Wednesday, February 23, 2005

The grad bar is much quiter and slightly less fun without 'M', a much missed barlady currently raising hell in Australia.

Jimmny Homunculus: Not available at your local library!.

An esteemed colleague and all round saint and scholar with the literature crowd contacted me with some great news: “Your blog has a DDR score (whatever that is) of 226. That means it's too foul mouthed to view in a library. Congratulations!”. I was in the Forum on Saturday and tried to access the site and a warning came up that this blog was 'unsafe to view', I’m so proud. It will only encourage me to swear more and up the sleaze content (if that were at all possible). The alternative is to use only archaic slang: goon, mooks, rubes, pukes etc., which I often try anyway as in "get out of my face you lousy puke", which, as I have found to my cost, is not the correct response to students' questions. Essay deadlines for my TV studies students are imminent. They send me hilarious emails with stuff like ‘did I miss any thing really important in class?’ and ‘I’m thinking about doing this essay, can you recommend any good books?’. I’m like, what the fuck! do I have 'Amazon' or 'Google' stamped on my forehead. Go into the library, and in the little search box write ‘Television’ and, as if by magic, books about TV manifest themselves, see if any are relevant and, you know, maybe try and learn something.

Every time you think spring has arrived, winter cackles and gives you another parting boot up the hole*. It’s been snowing today, as Corneilious has been expertly documenting. I don’t understand snowballs. It’s like the weather is an excuse to throw things at people. When it rains, you don’t get to douse people with buckets of water. When it’s sunny, you don’t run up to people with a sun lamp and shine it in their faces. Perhaps some biographical explanation for my aversion to snowballs is in order. I went to an all-boys seminary in rural Ireland (about as much fun as it sounds). It was a bit like Alcatraz. That analogy doesn’t quite work, people—well, Clint—actually escaped from Alcatraz. Come to think of it, some of my class ‘mates’ could well have been paper-mâché replicas; it’s hard to tell.

Anyway, the long and short of it is that I got hit full on the face once with a large snowball and,*plink* the right lens of my glasses fell out and into a nearby snowdrift. I had to spend double art (in a needle-in-a-haystack stylee) trying to find a bit of transparent plastic in a big fucking pile of frozen water. Never trust anyone who says that school days were the best days of his or her lives. Funnily enough snowballs were the least of my worries, don't get me started on the time someone threw a dead seagull at me! I mean, who throws dead seagulls. We lived in a landlocked county, did the dead-seagull thrower bring it in to school specifically to throw at people? I would love to see the report card of the thrower, "although lacklustre in History, student X is an excellent dead-seagull thrower and could well make it as a professional dead-seagull tosser". Relating this story at home once, one of my sisters revealed the startling fact that she was also hit in the back with a dead seagull...what are the chances?
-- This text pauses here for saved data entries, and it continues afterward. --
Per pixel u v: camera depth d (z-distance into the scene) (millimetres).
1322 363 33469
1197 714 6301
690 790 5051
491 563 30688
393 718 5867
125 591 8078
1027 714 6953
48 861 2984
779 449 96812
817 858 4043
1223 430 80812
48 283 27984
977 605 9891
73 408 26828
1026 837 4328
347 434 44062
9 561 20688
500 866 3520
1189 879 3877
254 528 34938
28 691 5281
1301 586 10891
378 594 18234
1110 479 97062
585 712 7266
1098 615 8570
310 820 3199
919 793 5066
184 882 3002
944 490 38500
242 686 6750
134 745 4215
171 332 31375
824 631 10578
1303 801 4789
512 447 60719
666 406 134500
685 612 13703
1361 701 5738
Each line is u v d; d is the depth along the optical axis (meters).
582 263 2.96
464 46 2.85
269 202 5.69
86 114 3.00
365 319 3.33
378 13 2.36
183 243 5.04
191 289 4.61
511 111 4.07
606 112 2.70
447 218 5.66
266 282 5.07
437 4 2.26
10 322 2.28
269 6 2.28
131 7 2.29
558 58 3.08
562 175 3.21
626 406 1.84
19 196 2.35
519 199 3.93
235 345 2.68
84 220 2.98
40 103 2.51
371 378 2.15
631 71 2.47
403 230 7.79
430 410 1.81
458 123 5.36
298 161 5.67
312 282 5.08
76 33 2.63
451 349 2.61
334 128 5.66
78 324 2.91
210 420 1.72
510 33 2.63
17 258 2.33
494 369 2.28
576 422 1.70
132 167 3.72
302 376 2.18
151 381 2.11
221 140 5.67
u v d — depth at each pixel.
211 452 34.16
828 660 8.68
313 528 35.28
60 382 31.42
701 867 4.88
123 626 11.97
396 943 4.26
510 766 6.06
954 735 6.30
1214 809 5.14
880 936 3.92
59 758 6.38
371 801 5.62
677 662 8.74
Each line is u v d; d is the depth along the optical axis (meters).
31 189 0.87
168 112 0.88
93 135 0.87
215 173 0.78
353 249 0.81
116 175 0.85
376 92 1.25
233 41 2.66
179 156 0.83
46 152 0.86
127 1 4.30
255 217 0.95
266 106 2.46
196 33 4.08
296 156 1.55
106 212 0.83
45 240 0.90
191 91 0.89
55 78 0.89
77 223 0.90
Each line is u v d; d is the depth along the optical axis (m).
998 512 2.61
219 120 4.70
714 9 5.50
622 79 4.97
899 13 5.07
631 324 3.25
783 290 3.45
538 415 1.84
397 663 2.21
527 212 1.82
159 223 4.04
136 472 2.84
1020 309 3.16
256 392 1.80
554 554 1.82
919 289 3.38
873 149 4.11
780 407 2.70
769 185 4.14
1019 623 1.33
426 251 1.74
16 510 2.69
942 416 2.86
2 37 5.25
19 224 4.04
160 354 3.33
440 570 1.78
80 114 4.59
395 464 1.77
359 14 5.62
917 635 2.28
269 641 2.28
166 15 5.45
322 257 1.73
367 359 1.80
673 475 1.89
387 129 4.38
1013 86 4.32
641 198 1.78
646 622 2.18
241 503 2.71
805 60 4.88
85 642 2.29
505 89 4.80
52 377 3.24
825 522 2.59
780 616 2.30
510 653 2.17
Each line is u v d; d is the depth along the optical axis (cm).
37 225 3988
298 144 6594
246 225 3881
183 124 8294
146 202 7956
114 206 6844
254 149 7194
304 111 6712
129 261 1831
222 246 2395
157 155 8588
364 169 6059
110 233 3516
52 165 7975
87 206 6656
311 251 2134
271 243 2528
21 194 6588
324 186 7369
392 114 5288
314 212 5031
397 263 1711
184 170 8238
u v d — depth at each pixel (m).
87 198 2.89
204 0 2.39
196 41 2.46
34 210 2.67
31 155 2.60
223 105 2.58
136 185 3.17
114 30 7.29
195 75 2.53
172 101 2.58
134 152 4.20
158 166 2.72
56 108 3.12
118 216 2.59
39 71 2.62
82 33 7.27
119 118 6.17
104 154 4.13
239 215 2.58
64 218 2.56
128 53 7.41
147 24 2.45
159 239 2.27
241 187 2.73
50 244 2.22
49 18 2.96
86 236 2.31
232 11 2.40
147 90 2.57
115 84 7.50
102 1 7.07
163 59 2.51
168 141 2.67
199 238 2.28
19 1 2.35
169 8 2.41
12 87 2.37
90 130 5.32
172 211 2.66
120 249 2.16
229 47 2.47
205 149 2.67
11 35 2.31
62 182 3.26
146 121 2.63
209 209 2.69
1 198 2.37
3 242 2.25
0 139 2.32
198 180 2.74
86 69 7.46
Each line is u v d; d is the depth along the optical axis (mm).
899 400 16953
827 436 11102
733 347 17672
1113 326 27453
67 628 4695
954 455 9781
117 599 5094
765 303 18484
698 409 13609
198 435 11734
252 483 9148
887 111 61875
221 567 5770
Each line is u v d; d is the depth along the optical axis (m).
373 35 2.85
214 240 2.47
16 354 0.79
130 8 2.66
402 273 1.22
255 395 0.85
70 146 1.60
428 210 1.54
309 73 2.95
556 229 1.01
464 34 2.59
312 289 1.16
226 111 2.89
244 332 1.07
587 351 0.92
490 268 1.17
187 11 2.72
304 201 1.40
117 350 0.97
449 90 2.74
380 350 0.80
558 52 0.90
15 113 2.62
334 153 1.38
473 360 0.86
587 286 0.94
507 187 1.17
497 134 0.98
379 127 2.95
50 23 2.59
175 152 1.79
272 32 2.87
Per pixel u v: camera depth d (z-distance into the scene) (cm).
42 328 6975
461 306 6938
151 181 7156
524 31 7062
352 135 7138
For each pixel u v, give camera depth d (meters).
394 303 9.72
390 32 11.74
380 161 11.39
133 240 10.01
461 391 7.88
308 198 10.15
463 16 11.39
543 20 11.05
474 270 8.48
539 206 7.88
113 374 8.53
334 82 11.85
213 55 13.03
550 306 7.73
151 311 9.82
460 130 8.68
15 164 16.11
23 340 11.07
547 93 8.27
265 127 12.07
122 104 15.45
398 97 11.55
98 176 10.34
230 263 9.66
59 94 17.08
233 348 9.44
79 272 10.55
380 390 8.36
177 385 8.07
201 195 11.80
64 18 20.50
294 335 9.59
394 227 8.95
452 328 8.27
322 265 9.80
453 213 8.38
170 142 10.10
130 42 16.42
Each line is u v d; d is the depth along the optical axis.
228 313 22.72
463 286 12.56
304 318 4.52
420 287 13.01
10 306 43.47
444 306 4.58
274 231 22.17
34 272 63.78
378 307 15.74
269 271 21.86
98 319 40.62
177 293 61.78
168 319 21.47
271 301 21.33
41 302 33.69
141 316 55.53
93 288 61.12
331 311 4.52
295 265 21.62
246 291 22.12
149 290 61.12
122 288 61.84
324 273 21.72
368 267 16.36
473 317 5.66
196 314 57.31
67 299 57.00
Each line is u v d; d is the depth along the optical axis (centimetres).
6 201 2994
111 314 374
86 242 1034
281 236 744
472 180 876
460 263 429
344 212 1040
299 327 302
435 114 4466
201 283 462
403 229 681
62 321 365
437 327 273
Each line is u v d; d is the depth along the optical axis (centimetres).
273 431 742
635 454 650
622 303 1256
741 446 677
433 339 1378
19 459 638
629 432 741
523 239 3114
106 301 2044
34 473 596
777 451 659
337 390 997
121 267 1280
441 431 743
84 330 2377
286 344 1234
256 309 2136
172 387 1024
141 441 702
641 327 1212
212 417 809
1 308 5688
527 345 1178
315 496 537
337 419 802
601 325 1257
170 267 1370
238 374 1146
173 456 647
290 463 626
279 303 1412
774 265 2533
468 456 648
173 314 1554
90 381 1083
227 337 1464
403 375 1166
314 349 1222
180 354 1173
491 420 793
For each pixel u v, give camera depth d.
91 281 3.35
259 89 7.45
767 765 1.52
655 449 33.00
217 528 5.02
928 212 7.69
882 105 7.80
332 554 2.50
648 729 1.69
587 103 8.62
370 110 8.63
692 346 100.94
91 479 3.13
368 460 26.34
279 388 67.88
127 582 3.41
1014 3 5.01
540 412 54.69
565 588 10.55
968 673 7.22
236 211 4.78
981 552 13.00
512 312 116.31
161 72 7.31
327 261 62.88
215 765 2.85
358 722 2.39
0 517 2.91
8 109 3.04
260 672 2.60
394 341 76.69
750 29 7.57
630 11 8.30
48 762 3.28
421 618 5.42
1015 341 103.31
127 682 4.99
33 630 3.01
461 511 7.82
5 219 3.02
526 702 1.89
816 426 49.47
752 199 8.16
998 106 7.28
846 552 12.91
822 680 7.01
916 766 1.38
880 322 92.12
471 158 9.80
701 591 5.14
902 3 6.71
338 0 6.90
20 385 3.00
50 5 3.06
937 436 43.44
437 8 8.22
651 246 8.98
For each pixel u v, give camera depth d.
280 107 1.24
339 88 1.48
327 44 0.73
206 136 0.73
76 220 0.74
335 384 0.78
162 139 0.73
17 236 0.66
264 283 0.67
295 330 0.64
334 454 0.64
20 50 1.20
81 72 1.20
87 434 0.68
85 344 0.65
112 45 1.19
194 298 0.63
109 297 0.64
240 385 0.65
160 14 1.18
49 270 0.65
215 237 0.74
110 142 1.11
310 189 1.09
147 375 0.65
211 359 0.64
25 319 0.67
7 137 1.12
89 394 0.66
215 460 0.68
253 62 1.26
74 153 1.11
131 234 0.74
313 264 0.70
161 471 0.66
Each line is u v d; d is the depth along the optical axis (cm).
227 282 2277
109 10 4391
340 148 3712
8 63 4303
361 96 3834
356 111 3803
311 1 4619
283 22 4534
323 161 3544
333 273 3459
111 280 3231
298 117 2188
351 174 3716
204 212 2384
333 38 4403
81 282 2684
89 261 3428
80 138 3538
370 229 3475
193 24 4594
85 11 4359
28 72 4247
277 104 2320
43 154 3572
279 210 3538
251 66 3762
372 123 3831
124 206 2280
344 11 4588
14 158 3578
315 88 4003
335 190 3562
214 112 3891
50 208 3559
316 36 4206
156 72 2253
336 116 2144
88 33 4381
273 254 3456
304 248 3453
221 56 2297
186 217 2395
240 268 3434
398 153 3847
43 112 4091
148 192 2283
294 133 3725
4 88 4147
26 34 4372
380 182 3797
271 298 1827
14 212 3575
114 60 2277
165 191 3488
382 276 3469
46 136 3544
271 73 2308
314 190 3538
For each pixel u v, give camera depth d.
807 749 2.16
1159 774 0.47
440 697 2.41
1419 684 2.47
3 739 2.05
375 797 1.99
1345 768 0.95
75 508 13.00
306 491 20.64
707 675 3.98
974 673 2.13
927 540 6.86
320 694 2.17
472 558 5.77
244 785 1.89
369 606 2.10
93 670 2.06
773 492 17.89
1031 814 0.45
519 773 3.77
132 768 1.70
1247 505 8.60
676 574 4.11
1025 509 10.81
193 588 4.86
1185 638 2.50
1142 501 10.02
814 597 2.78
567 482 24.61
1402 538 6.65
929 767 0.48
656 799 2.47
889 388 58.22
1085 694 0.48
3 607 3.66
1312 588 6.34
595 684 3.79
*As Dylan Moran points out in the commentary for Black Books, 'hole'is a word for arse that is much underused (outside Ireland). Like if you want express to an authority figure that you are disinclined to carry out a requested task, you could say 'hang it out your hole', or as I learned while working nights in a bakery, it can also be used in impolite investigations into one's 'nocturnal maneurves' as in 'did you get your hole last night?'

Friday, February 18, 2005

Bastarding back-fucking-up barrels.

"Write damn ye! what else are you good for!"...*

Doing a PhD is kind of like having a gangster in charge of your life. To quote Henry Hill: “That's the way it is with a wiseguy partner. He gets his money no matter what. You got no business? Fuck you, pay me. You had a fire? Fuck you, pay me. The place got hit by lightning? Fuck you, pay me.” In a PhD scenario you pay in words written and no matter how many you do it's never enough. Extenuating circumstances don’t enter into it. You could be curled up in a foetal position, your stomach in knots crying over the futility of it all, it doesn’t matter, you still have to get up, bleary eyed and cotton wool gobbed, and write the fucking PhD. You could meet the ostensible love of your live and rut like a maniac 24/7, it doesn’t matter you still have to get up, maybe with frozen peas on your bits, and write the fucking PhD. You could win the lottery, get run over, be abducted by aliens or accidentally elected the new president of an unstable South American country, it doesn’t matter you still have to write your fucking PhD.

On a less spectacular note, you could also do your back in like me from moving bastarding back-fucking barrels around.--See above!--it doesn’t matter I still have to write my fucking PhD. It’s a calling, we’re like film studies monks. It would be nice to go to a nightclub or the cinema this weekend like a normal person, perhaps one could meet that special someone, but it’s hard when you’ve got the psychological equivalent of the Ant Hill Mob poking a Tommy Gun in your back, saying: "Finish the fucking PhD...bub!" Show me a person that thinks doing his or her PhD is easy and I’ll show a person who is either a)lying or b) not thinking hard enough or c) a soulless robot from the future that is specifically programmed to write PhDs...I think I’ve met a few of them.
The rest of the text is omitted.